©Newsoftogo-(Lomé, le 12 avril 2024)-La récente adoption de la nouvelle constitution de la 5ème République par les députés le 25 mars 2024 marque un tournant majeur pour le Togo, passant d’un régime semi-présidentiel à un régime parlementaire. Cette évolution a suscité un vif intérêt national, notamment parmi les professionnels des médias qui se sont réunis lors d’une journée d’échanges. L’événement, organisé par la Faîtire des associations des professionnels des médias du Togo a lieu à Lomé le 12 avril 2024 à Lomé.
Placée sous le thème « Révision constitutionnelle pour la 5ème République : sens et enjeux », cette rencontre a permis aux journalistes d’obtenir des éclaircissements de la part d’éminents experts sur le contexte de cette réforme, ses enjeux et son importance pour nourrir leurs productions.

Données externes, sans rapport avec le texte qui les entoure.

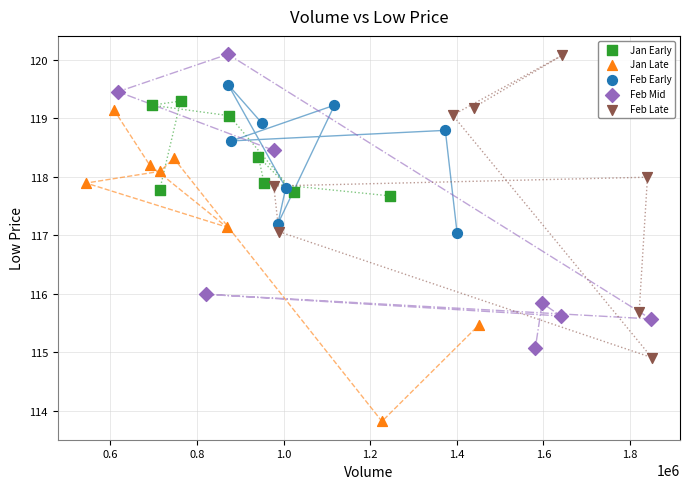

Which series reaches the minimum Y coordinate?

Jan Late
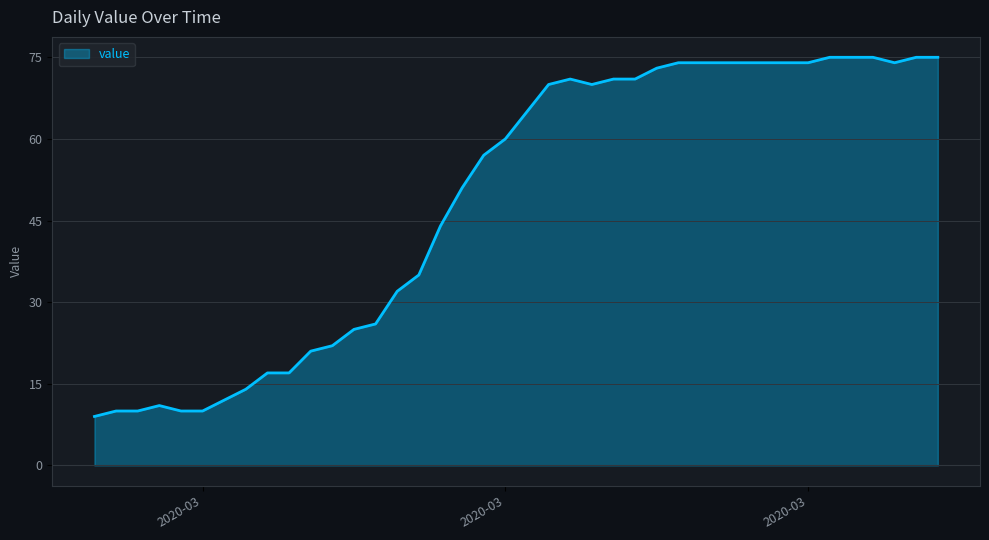

What is the smallest value displayed?

9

Germain Essohanam POULI, Président du Conseil national des patrons de presse (CONAPP), a souligné l’importance de cette transition institutionnelle et l’opportunité pour la presse de se former davantage pour mieux éclairer l’opinion publique.
« Depuis quelques semaines, le debat national est nourri par la réforme constitutionnelle qui a été adoptée le 25 mars dernier par les députés.Le chef de l’Etat a eu à se prononcer sur cette réforme en demandant une deuxième lecture et les consultations ont été ouvertes. Dans ce débat , la presse avait besoin de se faire une opinion plus précise des enjeux de cette véritable transition institutionnelle dans laquelle le pays entre avec l’adoption du régime parlementaire.Pour comprendre donc cette réforme institutionnelle, il fallait que les journalistes aillent vers les spécialistes, les élus du peuple, les techniciens, l’administration parlementaire, les historiens et c’est pour cela nous avons organisé ce jour , un panel de haut niveau avec des personnes ressources », a-t-il ajouté.

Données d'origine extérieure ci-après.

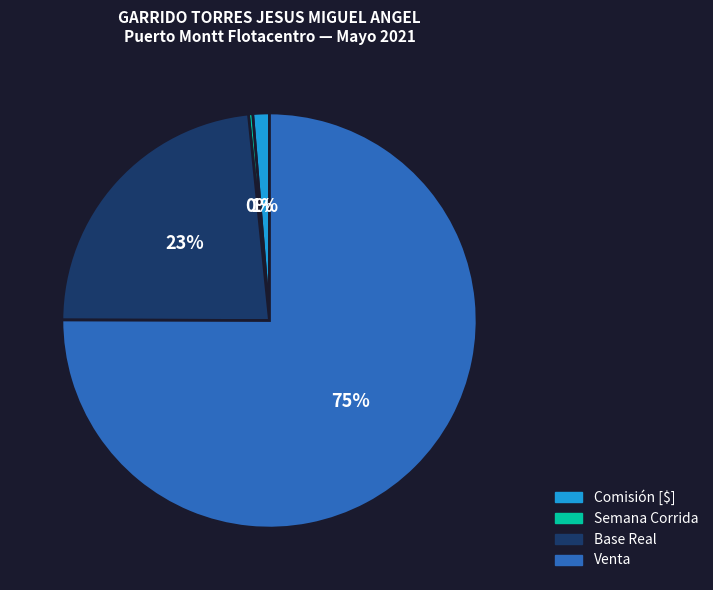

Does Comisión [$] account for over 50% of the chart?

No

L’introduction d’un mandat présidentiel unique de six (6) ans et l’élection du Président du Conseil des ministres par la Chambre basse du parlement marquent des changements significatifs dans la structure du pouvoir exécutif.
Malgré le besoin d’une seconde lecture de la proposition, initiée par le Chef de l’État, Faure Gnassingbé, cette décision vise à enrichir le texte et à garantir son adoption dans un climat de consensus, soulignant ainsi l’importance d’une transition démocratique réussie pour le pays.